Electronics source listings:
* * * * *

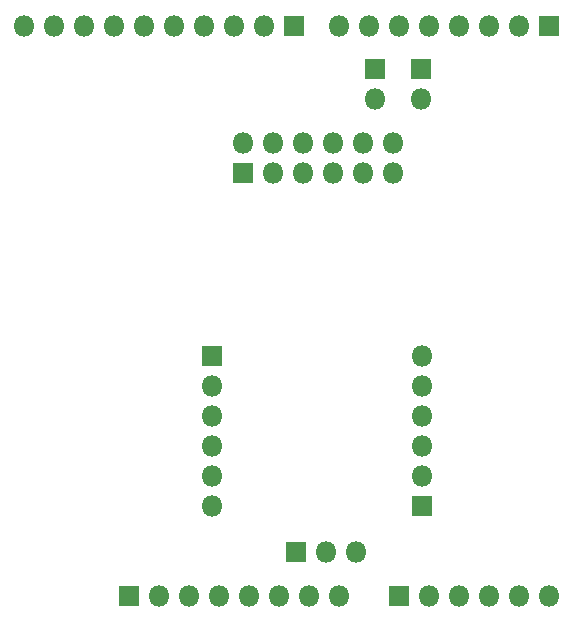
<source format=gbs>
G04 #@! TF.GenerationSoftware,KiCad,Pcbnew,5.1.5*
G04 #@! TF.CreationDate,2020-04-17T15:56:53+02:00*
G04 #@! TF.ProjectId,rpi_mrf_radio_shield,7270695f-6d72-4665-9f72-6164696f5f73,rev?*
G04 #@! TF.SameCoordinates,Original*
G04 #@! TF.FileFunction,Soldermask,Bot*
G04 #@! TF.FilePolarity,Negative*
%FSLAX46Y46*%
G04 Gerber Fmt 4.6, Leading zero omitted, Abs format (unit mm)*
G04 Created by KiCad (PCBNEW 5.1.5) date 2020-04-17 15:56:53*
%MOMM*%
%LPD*%
G04 APERTURE LIST*
%ADD10R,1.801600X1.801600*%
%ADD11O,1.801600X1.801600*%
G04 APERTURE END LIST*
D10*
X162001100Y-136113600D03*
D11*
X164541100Y-136113600D03*
X167081100Y-136113600D03*
X169621100Y-136113600D03*
X172161100Y-136113600D03*
X174701100Y-136113600D03*
D10*
X146176900Y-115793600D03*
D11*
X146176900Y-118333600D03*
X146176900Y-120873600D03*
X146176900Y-123413600D03*
X146176900Y-125953600D03*
X146176900Y-128493600D03*
X163956900Y-115793600D03*
X163956900Y-118333600D03*
X163956900Y-120873600D03*
X163956900Y-123413600D03*
X163956900Y-125953600D03*
D10*
X163956900Y-128493600D03*
D11*
X159969100Y-94076600D03*
D10*
X159969100Y-91536600D03*
X139141100Y-136113600D03*
D11*
X141681100Y-136113600D03*
X144221100Y-136113600D03*
X146761100Y-136113600D03*
X149301100Y-136113600D03*
X151841100Y-136113600D03*
X154381100Y-136113600D03*
X156921100Y-136113600D03*
D10*
X153111100Y-87853600D03*
D11*
X150571100Y-87853600D03*
X148031100Y-87853600D03*
X145491100Y-87853600D03*
X142951100Y-87853600D03*
X140411100Y-87853600D03*
X137871100Y-87853600D03*
X135331100Y-87853600D03*
X132791100Y-87853600D03*
X130251100Y-87853600D03*
D10*
X174701100Y-87853600D03*
D11*
X172161100Y-87853600D03*
X169621100Y-87853600D03*
X167081100Y-87853600D03*
X164541100Y-87853600D03*
X162001100Y-87853600D03*
X159461100Y-87853600D03*
X156921100Y-87853600D03*
D10*
X148729600Y-100299600D03*
D11*
X148729600Y-97759600D03*
X151269600Y-100299600D03*
X151269600Y-97759600D03*
X153809600Y-100299600D03*
X153809600Y-97759600D03*
X156349600Y-100299600D03*
X156349600Y-97759600D03*
X158889600Y-100299600D03*
X158889600Y-97759600D03*
X161429600Y-100299600D03*
X161429600Y-97759600D03*
X163829900Y-94076600D03*
D10*
X163829900Y-91536600D03*
X153285100Y-132430600D03*
D11*
X155825100Y-132430600D03*
X158365100Y-132430600D03*
M02*

</source>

* * * * *

Task details: Restate the data word for word, minus any images.

Written reply:
<source format=gbs>
G04 #@! TF.GenerationSoftware,KiCad,Pcbnew,5.1.5*
G04 #@! TF.CreationDate,2020-04-17T15:56:53+02:00*
G04 #@! TF.ProjectId,rpi_mrf_radio_shield,7270695f-6d72-4665-9f72-6164696f5f73,rev?*
G04 #@! TF.SameCoordinates,Original*
G04 #@! TF.FileFunction,Soldermask,Bot*
G04 #@! TF.FilePolarity,Negative*
%FSLAX46Y46*%
G04 Gerber Fmt 4.6, Leading zero omitted, Abs format (unit mm)*
G04 Created by KiCad (PCBNEW 5.1.5) date 2020-04-17 15:56:53*
%MOMM*%
%LPD*%
G04 APERTURE LIST*
%ADD10R,1.801600X1.801600*%
%ADD11O,1.801600X1.801600*%
G04 APERTURE END LIST*
D10*
X162001100Y-136113600D03*
D11*
X164541100Y-136113600D03*
X167081100Y-136113600D03*
X169621100Y-136113600D03*
X172161100Y-136113600D03*
X174701100Y-136113600D03*
D10*
X146176900Y-115793600D03*
D11*
X146176900Y-118333600D03*
X146176900Y-120873600D03*
X146176900Y-123413600D03*
X146176900Y-125953600D03*
X146176900Y-128493600D03*
X163956900Y-115793600D03*
X163956900Y-118333600D03*
X163956900Y-120873600D03*
X163956900Y-123413600D03*
X163956900Y-125953600D03*
D10*
X163956900Y-128493600D03*
D11*
X159969100Y-94076600D03*
D10*
X159969100Y-91536600D03*
X139141100Y-136113600D03*
D11*
X141681100Y-136113600D03*
X144221100Y-136113600D03*
X146761100Y-136113600D03*
X149301100Y-136113600D03*
X151841100Y-136113600D03*
X154381100Y-136113600D03*
X156921100Y-136113600D03*
D10*
X153111100Y-87853600D03*
D11*
X150571100Y-87853600D03*
X148031100Y-87853600D03*
X145491100Y-87853600D03*
X142951100Y-87853600D03*
X140411100Y-87853600D03*
X137871100Y-87853600D03*
X135331100Y-87853600D03*
X132791100Y-87853600D03*
X130251100Y-87853600D03*
D10*
X174701100Y-87853600D03*
D11*
X172161100Y-87853600D03*
X169621100Y-87853600D03*
X167081100Y-87853600D03*
X164541100Y-87853600D03*
X162001100Y-87853600D03*
X159461100Y-87853600D03*
X156921100Y-87853600D03*
D10*
X148729600Y-100299600D03*
D11*
X148729600Y-97759600D03*
X151269600Y-100299600D03*
X151269600Y-97759600D03*
X153809600Y-100299600D03*
X153809600Y-97759600D03*
X156349600Y-100299600D03*
X156349600Y-97759600D03*
X158889600Y-100299600D03*
X158889600Y-97759600D03*
X161429600Y-100299600D03*
X161429600Y-97759600D03*
X163829900Y-94076600D03*
D10*
X163829900Y-91536600D03*
X153285100Y-132430600D03*
D11*
X155825100Y-132430600D03*
X158365100Y-132430600D03*
M02*

</source>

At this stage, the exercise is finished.